Pobres traductores anónimos, a los que cobrar muchísimo menos que el gran hombre no debía de librarles del plazo angustioso. Clarín los desprecia: «Que yo crea que puedo traducir mejor que suelen hacerlo esos pobres truchimanes, víctimas del sweating-system, no me parece gran vanidad (…) Todos sabemos qué horrores se cuentan, y se demuestran, de muchas traducciones que se han leído no poco». Clarín sigue desgranando los horrores de la traducción en su época, el de prescindir de la fidelidad y el de no traducir gran parte del texto original. Esto último viene a ser la cruz de la moneda. La cara nos la da el editor de la traducción de Pío Cid cuando le paga a éste un suplemento por el texto de su cosecha que ha añadido.

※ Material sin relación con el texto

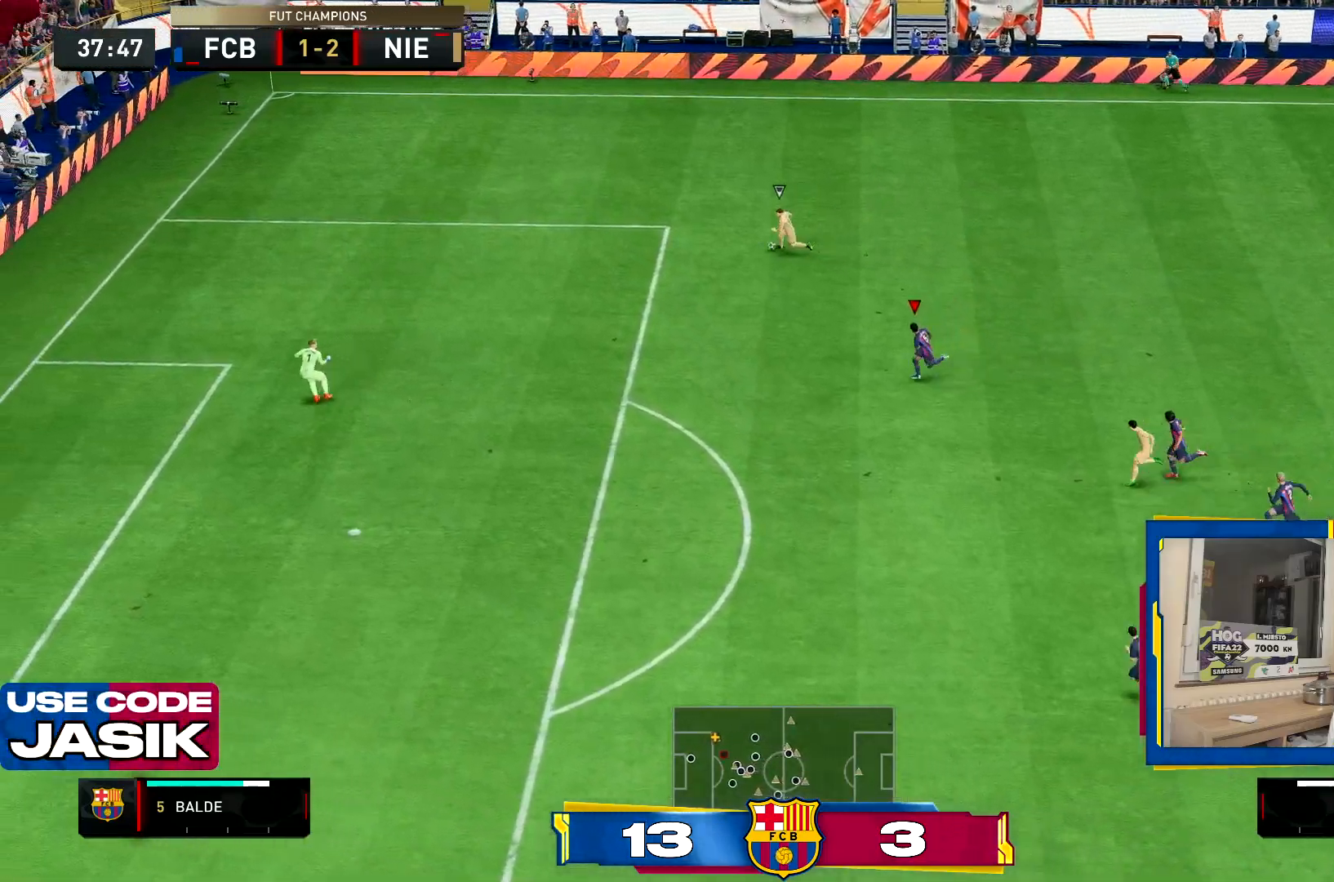
{"buttons": ["R2"], "left_stick": "down-left", "right_stick": "center", "events": []}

Es posible que este panorama de la traducción, con alguna gran vedette entrando de vez en cuando como un elefante en la cacharrería de los pobres truchimanes que sudan la gota gorda para poder cenar una sopa de ajo y tomarse un vasito de ajenjo en la taberna el fin de semana (tales son las imágenes que me evoca el prólogo de Clarín) fuese lo que distanció a Ganivet de un oficio para el que creo sinceramente que habría sido llamado de no haber estado enfermo de muerte, de no haberse arrojado a las gélidas aguas del río Dviná a su paso por Riga un día de noviembre de 1898. Su afirmación de que no lo intentó por pereza se me antoja dudosa.
[1] Quien desee saber por qué ese prólogo es controvertido puede consultar el ensayo Lo que Clarín dice y lo que calla en su traducción de Zola, de Javier del Prado, que se encuentra en la Red y es de libre disposición.
[2] Clarín traducía a partir de pliegos sin corregir enviados por el editor francés, con no pocos contrasentidos que convertían la traducción en una carrera de obstáculos.
Jordi Fibla Feito nació en Barcelona en 1946. Ha acumulado una obra abundante y muy diversa que él ha calificado alguna vez como «varios archipiélagos de excelencia en un mar de mediocridad». En 2015 le concedieron el Premio Nacional de Traducción por toda su obra.